Passage shown:
Battōtai (抜刀隊) were a special police squad formed in Japan by the Meiji government in 1877 during the Satsuma Rebellion. The detachment was armed with Japanese swords. The members of Battotai defeated the rebels in the Battle of Tabaruzaka. Their success in sword fighting led to a renewed interest in the art of kenjutsu, which had been abandoned after the Meiji restoration, and, as a result, the formation of modern kendo.

== History ==

During the multi-day siege by the government forces of Tabaruzaka, where the rebels of Saigo Takamori were entrenched, it turned out that the troops were suffering heavy damage from the attacks of the rebels in close combat. This was due to the fact that most of the government forces were conscripted "common people", peasants and townspeople who had never learned to fight with a sword. In a sword fight with the Saigo samurai, they invariably died. To change the situation, the police command, among which there were many people of samurai origin, approached the army commander Yamagata Aritomo with a proposal to recruit a separate squad of capable swordsmen. Yamagata gave permission, and such a detachment of one hundred people was recruited.

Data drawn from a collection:
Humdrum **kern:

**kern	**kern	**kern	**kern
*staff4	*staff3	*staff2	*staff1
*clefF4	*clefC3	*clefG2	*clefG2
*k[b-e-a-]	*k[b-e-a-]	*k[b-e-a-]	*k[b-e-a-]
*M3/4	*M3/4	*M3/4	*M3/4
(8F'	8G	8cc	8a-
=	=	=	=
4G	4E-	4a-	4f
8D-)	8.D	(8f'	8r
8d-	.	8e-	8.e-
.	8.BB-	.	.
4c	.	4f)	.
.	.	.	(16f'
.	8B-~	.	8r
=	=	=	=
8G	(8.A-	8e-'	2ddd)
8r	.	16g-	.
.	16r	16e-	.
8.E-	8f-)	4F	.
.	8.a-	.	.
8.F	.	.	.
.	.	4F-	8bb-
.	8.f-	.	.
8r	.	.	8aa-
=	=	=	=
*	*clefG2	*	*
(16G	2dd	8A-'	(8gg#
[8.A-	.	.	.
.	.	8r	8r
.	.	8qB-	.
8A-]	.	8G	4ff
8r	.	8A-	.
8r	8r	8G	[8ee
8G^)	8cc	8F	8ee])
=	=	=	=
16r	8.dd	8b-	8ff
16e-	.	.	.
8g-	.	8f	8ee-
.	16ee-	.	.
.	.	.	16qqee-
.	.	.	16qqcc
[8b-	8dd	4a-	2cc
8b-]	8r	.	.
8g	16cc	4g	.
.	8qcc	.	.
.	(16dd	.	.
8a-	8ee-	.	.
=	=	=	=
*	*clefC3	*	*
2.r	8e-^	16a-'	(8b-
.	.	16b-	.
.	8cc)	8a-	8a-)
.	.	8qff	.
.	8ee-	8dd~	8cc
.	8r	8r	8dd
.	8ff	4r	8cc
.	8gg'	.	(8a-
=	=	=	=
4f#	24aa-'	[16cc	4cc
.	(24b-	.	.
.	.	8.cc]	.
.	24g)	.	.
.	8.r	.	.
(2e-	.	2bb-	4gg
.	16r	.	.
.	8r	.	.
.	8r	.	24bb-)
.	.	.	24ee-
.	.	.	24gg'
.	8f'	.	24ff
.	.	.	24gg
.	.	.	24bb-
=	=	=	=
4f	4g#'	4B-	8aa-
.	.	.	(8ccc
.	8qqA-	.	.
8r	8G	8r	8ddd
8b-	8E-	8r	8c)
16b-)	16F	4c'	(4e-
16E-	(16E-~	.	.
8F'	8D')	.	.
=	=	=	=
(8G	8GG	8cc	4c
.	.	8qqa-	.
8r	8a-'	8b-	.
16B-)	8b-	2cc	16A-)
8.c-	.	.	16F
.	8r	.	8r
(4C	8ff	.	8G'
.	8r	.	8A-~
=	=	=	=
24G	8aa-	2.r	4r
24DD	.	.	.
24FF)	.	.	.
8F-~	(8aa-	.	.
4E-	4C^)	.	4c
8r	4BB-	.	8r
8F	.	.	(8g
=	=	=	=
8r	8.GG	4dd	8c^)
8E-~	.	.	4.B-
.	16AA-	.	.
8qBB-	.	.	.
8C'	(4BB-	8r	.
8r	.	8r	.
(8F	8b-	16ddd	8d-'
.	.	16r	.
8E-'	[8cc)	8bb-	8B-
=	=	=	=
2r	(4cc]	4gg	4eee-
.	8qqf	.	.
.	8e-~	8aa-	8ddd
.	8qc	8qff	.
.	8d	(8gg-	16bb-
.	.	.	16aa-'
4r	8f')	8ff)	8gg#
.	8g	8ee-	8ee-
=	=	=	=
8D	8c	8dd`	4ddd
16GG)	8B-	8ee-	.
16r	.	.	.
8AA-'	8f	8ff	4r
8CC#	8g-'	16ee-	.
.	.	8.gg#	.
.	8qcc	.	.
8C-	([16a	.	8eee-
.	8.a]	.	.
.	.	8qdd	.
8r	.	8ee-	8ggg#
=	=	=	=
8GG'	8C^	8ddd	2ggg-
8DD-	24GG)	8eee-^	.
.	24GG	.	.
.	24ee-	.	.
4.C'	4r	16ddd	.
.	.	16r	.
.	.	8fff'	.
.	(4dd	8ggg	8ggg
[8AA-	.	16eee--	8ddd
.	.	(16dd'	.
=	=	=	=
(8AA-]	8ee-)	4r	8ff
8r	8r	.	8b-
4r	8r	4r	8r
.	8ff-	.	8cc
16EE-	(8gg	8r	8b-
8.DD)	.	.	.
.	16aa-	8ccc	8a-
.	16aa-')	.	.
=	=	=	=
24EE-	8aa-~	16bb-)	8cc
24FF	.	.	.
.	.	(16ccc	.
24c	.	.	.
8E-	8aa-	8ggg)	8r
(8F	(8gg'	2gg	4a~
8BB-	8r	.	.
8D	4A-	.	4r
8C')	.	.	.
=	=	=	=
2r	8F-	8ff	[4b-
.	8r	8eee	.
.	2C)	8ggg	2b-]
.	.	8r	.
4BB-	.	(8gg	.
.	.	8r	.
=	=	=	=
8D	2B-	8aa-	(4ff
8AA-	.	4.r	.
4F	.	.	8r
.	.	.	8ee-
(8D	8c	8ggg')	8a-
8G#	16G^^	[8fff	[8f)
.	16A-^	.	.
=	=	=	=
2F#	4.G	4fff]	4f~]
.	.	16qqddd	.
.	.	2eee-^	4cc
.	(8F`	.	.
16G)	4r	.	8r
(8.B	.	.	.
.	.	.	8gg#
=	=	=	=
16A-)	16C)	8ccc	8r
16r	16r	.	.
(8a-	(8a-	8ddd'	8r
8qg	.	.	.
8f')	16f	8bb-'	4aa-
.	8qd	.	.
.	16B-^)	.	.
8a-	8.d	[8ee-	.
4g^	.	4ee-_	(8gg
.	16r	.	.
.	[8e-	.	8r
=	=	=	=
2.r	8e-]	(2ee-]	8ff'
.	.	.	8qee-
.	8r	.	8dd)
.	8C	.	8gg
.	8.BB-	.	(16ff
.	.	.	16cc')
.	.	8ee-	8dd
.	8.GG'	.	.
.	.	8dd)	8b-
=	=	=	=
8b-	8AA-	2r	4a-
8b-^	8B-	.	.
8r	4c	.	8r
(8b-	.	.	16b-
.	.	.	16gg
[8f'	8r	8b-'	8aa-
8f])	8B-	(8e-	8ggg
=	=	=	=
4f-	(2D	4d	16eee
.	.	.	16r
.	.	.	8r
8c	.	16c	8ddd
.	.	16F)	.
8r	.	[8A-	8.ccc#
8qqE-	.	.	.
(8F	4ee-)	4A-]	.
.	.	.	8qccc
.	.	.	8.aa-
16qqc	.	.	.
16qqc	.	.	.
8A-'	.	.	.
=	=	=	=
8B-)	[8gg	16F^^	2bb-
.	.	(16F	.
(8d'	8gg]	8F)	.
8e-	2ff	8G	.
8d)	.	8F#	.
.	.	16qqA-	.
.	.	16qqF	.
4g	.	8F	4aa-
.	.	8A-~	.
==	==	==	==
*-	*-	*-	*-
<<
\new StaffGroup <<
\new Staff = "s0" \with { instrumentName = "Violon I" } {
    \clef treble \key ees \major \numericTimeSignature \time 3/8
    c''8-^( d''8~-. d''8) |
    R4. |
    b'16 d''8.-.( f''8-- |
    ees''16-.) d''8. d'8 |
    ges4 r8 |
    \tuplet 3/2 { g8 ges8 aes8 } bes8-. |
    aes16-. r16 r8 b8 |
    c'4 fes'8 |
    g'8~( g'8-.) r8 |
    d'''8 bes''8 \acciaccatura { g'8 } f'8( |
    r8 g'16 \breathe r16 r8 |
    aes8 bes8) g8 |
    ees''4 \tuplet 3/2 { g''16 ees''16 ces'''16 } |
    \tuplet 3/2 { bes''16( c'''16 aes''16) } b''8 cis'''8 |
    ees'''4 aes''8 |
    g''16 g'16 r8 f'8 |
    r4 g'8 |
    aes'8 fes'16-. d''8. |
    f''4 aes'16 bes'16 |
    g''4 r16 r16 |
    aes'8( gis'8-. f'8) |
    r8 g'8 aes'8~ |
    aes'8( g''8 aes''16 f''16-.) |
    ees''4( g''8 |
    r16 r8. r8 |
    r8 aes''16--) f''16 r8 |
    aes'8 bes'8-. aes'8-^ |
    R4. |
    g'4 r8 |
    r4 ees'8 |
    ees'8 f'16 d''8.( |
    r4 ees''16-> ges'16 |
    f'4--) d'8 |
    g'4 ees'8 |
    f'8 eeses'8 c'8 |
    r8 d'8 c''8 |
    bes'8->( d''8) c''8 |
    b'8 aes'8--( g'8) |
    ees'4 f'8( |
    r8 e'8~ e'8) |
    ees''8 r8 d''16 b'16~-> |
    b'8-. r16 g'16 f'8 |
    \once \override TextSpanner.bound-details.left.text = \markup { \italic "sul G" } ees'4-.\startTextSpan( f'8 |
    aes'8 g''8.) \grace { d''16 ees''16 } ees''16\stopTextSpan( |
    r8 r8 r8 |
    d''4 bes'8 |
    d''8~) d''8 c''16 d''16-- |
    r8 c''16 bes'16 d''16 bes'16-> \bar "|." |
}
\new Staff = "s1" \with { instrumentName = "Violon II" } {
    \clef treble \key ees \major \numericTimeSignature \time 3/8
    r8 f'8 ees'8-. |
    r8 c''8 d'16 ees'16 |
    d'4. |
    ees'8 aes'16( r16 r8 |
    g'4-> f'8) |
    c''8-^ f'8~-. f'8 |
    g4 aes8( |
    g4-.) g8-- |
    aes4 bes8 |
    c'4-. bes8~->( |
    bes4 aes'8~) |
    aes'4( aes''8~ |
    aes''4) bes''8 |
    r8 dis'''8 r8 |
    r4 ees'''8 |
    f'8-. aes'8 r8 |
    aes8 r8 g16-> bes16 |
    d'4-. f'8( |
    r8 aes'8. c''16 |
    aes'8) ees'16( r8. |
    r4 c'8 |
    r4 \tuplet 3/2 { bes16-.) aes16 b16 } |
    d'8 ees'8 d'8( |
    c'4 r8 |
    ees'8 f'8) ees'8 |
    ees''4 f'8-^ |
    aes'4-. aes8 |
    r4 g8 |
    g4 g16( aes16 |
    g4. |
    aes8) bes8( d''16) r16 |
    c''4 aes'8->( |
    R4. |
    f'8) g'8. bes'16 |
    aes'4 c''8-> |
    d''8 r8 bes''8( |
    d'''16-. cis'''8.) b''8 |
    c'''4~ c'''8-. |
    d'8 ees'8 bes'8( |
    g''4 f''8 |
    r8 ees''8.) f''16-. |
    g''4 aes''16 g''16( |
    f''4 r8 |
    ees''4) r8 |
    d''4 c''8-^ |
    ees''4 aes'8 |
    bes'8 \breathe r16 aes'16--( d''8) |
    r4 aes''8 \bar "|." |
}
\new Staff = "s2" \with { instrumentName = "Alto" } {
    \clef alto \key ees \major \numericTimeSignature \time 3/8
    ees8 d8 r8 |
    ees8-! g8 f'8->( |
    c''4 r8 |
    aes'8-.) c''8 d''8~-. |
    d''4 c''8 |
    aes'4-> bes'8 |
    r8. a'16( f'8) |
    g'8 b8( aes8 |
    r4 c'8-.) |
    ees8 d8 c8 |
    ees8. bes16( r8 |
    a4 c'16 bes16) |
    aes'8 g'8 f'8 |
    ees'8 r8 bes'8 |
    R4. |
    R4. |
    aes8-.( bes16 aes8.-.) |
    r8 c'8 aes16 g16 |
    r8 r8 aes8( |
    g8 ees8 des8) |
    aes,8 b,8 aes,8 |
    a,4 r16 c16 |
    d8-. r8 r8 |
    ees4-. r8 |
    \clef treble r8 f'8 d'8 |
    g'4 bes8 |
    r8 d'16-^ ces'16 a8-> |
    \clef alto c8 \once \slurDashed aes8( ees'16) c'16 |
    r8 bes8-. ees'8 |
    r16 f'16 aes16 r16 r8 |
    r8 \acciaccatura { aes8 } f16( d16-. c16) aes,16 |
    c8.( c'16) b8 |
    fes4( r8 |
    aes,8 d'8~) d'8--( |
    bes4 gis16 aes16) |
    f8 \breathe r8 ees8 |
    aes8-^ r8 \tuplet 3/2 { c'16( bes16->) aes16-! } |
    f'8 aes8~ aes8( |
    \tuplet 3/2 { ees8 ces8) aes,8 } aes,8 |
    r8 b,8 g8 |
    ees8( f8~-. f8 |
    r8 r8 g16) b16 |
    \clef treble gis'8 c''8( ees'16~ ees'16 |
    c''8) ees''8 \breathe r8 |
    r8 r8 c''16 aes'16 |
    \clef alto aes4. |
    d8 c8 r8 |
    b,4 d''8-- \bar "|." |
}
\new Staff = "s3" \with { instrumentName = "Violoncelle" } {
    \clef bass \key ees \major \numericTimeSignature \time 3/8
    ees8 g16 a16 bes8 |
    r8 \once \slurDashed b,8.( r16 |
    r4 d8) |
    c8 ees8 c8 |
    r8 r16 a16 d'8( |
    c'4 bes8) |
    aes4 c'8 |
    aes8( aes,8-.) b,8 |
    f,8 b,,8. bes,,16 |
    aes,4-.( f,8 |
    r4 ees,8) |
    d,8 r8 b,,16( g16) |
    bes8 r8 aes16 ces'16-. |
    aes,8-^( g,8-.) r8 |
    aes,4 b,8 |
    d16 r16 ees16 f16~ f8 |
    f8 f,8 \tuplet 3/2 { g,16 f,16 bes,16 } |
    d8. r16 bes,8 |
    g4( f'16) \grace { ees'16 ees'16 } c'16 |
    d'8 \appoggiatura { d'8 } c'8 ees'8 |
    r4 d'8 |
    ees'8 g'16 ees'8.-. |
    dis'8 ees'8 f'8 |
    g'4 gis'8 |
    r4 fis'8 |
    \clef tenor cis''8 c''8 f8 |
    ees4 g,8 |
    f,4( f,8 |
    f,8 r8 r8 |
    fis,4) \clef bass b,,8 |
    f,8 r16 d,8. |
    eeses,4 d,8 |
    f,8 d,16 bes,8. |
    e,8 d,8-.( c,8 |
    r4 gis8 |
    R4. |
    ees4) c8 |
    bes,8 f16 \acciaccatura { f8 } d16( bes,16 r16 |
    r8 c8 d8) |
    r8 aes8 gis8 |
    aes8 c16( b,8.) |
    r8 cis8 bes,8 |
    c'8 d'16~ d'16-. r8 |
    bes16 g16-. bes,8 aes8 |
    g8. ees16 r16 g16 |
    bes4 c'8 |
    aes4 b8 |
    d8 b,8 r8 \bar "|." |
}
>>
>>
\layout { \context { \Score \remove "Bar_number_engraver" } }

Action item A:
Translate this sentence from the passage on the Battōtai into Spanish: "Yamagata gave permission, and such a detachment of one hundred people was recruited."
Action item B:
Go on with the passage on the Battōtai from its last sentence.
Nothing in the records is needed here.

Response A:
Yamagata dio su autorización, y se reclutó un destacamento de ese tipo compuesto por cien personas.

Response B:
On March 14, 1877, the Battotai, by order of the command, attacked Mount Tabaruzaka. After two days of battle with the Satsuma rebels, the detachment suffered heavy losses of 25 dead and 54 injured. Despite the fact that the sword, at the end of the 19th century, was considered a long-obsolete weapon, Battotai revived interest among Japanese in Kenjutsu, which was abandoned after the defeat of the shogunate. The greatest supporter of the revival of kenjutsu was the "father of the Japanese police" Kawaji Toshiyoshi. He published the work "On the question of the restoration of fencing" (Japanese: 撃剣再興論 Gekiken saikō-ron), and in 1879 the police department began hiring instructors to train their officers in fencing.